**GIVEN DATA:**

>> start

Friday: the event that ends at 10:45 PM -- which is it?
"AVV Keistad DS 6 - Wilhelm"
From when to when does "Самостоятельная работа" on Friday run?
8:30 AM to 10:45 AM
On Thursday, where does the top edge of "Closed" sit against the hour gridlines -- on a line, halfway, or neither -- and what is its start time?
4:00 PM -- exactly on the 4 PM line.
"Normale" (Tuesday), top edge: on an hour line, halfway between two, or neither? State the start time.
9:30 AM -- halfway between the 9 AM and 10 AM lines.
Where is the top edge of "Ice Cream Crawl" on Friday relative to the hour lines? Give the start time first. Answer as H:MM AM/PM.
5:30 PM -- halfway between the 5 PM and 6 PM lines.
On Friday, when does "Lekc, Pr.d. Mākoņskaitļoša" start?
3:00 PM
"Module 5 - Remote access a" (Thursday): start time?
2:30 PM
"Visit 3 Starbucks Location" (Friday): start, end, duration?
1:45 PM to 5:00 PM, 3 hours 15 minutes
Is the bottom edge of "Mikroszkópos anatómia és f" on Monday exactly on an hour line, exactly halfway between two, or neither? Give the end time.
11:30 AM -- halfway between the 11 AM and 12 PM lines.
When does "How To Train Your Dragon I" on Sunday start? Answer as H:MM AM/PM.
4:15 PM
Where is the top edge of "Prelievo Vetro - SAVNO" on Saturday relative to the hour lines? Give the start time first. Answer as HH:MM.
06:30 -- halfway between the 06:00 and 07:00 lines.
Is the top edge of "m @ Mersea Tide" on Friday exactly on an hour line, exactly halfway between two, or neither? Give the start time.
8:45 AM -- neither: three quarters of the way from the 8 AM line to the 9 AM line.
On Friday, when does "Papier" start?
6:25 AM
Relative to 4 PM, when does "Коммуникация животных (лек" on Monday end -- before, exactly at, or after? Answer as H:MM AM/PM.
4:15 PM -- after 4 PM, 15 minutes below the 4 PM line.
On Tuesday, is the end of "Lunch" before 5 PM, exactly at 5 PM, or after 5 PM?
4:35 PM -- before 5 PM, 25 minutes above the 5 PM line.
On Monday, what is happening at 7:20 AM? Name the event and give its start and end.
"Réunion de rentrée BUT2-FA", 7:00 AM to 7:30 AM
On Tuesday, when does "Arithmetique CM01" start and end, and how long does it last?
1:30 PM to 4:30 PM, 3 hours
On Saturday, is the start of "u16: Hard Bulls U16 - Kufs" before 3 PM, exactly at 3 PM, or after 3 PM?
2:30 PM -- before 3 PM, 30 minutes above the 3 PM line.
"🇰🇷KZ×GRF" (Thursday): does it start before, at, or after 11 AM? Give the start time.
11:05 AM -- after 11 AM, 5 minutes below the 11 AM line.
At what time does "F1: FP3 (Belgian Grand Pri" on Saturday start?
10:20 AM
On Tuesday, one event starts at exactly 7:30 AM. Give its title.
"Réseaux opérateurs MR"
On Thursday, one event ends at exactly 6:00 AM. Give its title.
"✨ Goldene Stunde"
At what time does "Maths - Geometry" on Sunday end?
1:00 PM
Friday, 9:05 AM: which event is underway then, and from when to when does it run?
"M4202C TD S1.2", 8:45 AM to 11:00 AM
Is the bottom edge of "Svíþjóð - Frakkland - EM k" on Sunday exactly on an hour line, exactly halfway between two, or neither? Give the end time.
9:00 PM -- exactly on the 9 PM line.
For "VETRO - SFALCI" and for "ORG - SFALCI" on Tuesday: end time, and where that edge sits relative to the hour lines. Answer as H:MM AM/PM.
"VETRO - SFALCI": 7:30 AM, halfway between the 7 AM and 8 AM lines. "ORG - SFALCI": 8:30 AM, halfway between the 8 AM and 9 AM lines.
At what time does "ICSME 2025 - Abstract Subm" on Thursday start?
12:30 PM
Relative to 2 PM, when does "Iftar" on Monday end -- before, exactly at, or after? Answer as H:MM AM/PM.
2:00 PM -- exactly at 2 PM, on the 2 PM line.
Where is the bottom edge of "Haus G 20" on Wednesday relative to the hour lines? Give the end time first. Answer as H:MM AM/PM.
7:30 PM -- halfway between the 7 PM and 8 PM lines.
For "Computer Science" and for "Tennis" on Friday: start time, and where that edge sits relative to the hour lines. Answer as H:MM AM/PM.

>> end

**TASK OBJECTIVE:** Return each line from the items above that contains the word "event".

**EXPECTED ANSWER:**
Friday: the event that ends at 10:45 PM -- which is it?
On Monday, what is happening at 7:20 AM? Name the event and give its start and end.
On Tuesday, one event starts at exactly 7:30 AM. Give its title.
On Thursday, one event ends at exactly 6:00 AM. Give its title.
Friday, 9:05 AM: which event is underway then, and from when to when does it run?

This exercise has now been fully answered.